Abel Prize. The closest thing to a Nobel for mathematics.

Established by the Norwegian government in 2001 and awarded since 2003 in explicit parallel to the Nobel Prize. Named after Niels Henrik Abel. Lifetime-achievement honour, cash prize comparable to the Nobel's.

  1. 2024

    Michel Talagrand

    French

    Stochastic processes, measure concentration, high-dimensional geometry.

  2. 2023

    Luis Caffarelli

    Argentine-American

    Nonlinear PDE and free-boundary problems.

  3. 2022

    Dennis Sullivan

    American

    Topology and dynamical systems, rational homotopy theory.

  4. 2021

    László Lovász · Avi Wigderson

    Hungarian / Israeli-American

    Theoretical computer science and discrete mathematics.

  5. 2020

    Hillel Furstenberg · Gregory Margulis

    Israeli-American / Russian-American

    Ergodic theory, probability, group theory, combinatorics.

  6. 2019

    Karen Uhlenbeck

    American

    Fundamental work in geometric analysis and gauge theory — particularly on minimal surfaces, Yang–Mills equations, and bubbling phenomena.

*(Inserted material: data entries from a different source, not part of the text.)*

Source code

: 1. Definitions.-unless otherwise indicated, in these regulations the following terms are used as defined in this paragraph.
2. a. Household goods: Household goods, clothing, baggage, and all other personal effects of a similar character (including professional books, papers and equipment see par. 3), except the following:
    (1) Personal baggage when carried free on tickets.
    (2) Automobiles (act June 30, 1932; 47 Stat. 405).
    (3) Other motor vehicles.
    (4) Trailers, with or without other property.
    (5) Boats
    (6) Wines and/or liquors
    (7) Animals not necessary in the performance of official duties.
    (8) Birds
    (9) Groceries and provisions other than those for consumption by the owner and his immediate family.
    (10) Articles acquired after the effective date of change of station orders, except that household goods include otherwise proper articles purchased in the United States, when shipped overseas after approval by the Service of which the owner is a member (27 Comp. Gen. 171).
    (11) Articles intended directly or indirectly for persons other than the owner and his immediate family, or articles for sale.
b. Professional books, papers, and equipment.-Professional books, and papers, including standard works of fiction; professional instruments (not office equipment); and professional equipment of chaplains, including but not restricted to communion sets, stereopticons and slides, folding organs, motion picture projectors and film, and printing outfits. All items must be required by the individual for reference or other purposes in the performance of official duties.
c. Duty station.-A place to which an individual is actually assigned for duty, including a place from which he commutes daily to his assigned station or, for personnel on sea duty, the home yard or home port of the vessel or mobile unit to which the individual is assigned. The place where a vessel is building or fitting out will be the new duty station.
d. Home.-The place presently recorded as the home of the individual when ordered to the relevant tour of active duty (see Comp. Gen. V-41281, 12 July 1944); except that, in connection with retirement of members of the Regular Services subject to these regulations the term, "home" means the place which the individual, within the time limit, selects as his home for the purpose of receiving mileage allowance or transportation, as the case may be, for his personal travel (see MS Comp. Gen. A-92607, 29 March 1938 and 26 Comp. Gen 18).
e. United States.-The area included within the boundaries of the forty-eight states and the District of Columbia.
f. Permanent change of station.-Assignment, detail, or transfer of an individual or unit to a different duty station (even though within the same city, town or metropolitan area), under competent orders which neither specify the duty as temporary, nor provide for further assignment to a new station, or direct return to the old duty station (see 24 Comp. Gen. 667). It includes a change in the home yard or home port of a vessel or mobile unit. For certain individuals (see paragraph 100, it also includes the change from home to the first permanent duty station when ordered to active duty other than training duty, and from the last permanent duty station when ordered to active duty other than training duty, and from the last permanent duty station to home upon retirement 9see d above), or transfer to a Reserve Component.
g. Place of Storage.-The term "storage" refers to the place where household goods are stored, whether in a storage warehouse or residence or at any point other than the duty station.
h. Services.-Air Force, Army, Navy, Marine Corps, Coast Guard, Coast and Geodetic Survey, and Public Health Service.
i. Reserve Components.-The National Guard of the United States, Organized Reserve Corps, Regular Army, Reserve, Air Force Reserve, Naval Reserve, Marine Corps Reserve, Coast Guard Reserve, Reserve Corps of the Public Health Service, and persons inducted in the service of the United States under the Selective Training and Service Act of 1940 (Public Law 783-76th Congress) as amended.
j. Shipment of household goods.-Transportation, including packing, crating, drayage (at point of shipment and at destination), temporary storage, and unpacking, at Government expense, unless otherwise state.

The first woman to win the Abel Prize, five years after Mirzakhani became the first woman to win the Fields Medal.

  7. 2018

    Robert Langlands

    Canadian

    The Langlands program connecting representation theory and number theory.

  8. 2017

    Yves Meyer

    French

    Theory of wavelets.

  9. 2016

    Andrew Wiles

    British

    Proof of Fermat's Last Theorem in 1994, via a special case of the modularity theorem for semistable elliptic curves. The result ended a 358-year-old problem that had defeated every previous mathematician. Too old for the Fields Medal (by one year) — the committee created a special plaque for him instead.

  10. 2015

    John Nash · Louis Nirenberg

    American / Canadian-American

    Nonlinear PDE and its applications to geometric analysis. Nash's embedding theorems and the Nash–Moser iteration reshaped differential geometry. Nash had also won the Nobel Memorial Prize in Economics in 1994 for the equilibrium concept. Both he and his wife died in a car accident weeks after the Abel ceremony.

  11. 2014

    Yakov Sinai

    Russian-American

    Dynamical systems, ergodic theory, mathematical physics.

  12. 2013

    Pierre Deligne

    Belgian

    Algebraic geometry and its applications to number theory, representation theory, and related fields.

  13. 2012

    Endre Szemerédi

    Hungarian-American

    Discrete mathematics and theoretical computer science; Szemerédi regularity lemma.

  14. 2011

    John Milnor

    American

    Pioneering discoveries in topology, geometry, and algebra.

  15. 2010

    John Tate

    American

    Vast and lasting impact on the theory of numbers.

  16. 2009

    Mikhail Gromov

    Russian-French

    Revolutionary contributions to geometry.

  17. 2008

    John Thompson · Jacques Tits

    American / Belgian-French

    Deep achievements in algebra, in particular for shaping modern group theory.

  18. 2007

    S.R. Srinivasa Varadhan

    Indian-American

    Fundamental contributions to probability theory; unified theory of large deviations.

  19. 2006

    Lennart Carleson

    Swedish

    Profound contributions to harmonic analysis and the theory of smooth dynamical systems.

  20. 2005

    Peter Lax

    Hungarian-American

    Groundbreaking contributions to the theory and application of partial differential equations.

  21. 2004

    Michael Atiyah · Isadore Singer

    British / American

    Discovery and proof of the index theorem — a result that equates the analytical index of an elliptic operator to a topological invariant of the underlying manifold. Unifies topology, geometry, and analysis; contains Riemann–Roch and the Hirzebruch signature theorem as special cases. Awarded 41 years after the original proof.

  22. 2003

    Jean-Pierre Serre

    French

    Playing a key role in shaping the modern form of many parts of mathematics.